The trials and triumphs of the Timbuktu manuscripts
The ancient manuscripts of Timbuktu — some 400,000 pages of text detailing everything from the Koran to mathematics to astronomy and astrology — are more than important historical documents. Central to the heritage of the West African nation of Mali, they represent the long legacy of written knowledge and academic excellence in Africa, and hold potential to inspire global learning from the actions of the past in confronting modern day issues.
Today, thanks to the initiative of the families who have protected the manuscripts from harm for generations and the capabilities of technology, more than 40,000 of those pages are digitally available for the first time for the world to explore on Google Arts & Culture. With this comes the hope that this legacy can be preserved and its potential harnessed to promote peace and cultural understanding.
The heroes who kept the manuscripts safe
The history of the manuscripts is known worldwide, in part thanks to their heroic preservation story. The collection, which was not held by a museum or institution but by individual families willing to safeguard their cultural heritage, was in danger when extremists seized Mali in 2012, destroying heritage sites and burning the manuscripts they came across in their wake. But the people of Timbuktu did not let their written heritage be crushed underfoot. By jeep, car and canoe, they smuggled as many manuscripts as they could out of the occupied city to safety, though sadly not all of the pages were able to be rescued.
Technology that creates new access
Now held at the headquarters of cultural preservation organization SAVAMA-DCI, their legacy can live on through continued study of the texts and maintenance of the delicate ancient pages. The digitized collection and experiment, visualizing a large manuscript archive available on Google Arts & Culture, opens a completely new door to understanding the past and the cultural significance of the archives. The documents that represent a Renaissance in African history – previously thought to be spoken but never written – are now accessible to the public and modern scholars around the world.

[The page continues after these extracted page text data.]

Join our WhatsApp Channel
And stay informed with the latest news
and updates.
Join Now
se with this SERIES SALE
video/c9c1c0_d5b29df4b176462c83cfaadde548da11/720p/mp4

Though the manuscript collection became better known on the world stage after it was rescued during Mali’s 2012 extremist occupation, the texts’ legacy stretches far beyond the twenty-first century, containing a wealth of knowledge which filtered down through the scholars of Timbuktu, a key seat of Islamic-world studies, across nine centuries. While the manuscripts’ production reflects a keen skill for inscribing beautiful calligraphy styles on a range of materials — from Italian paper to fish skins — their content ranges from surprisingly contemporary topics, such as sex tips, the question of whether smoking should be banned and insight into practises of black magic, to ever-relevant teachings about peacekeeping, human rights and good governance.
In narrating stories of conflict resolution in African history between the empires and kingdoms of centuries ago, the manuscripts offer relevant points of comparison and wisdom that can be applied to periods of conflict and instability that ensue in our modern world. In this context, so too can the manuscripts play a key role in shaping African identity.
In these pages we can identify ourselves and our ancestors as the authors of histories of peace and wisdom — and so connect to our heritage through a certain recognition of ourselves within it.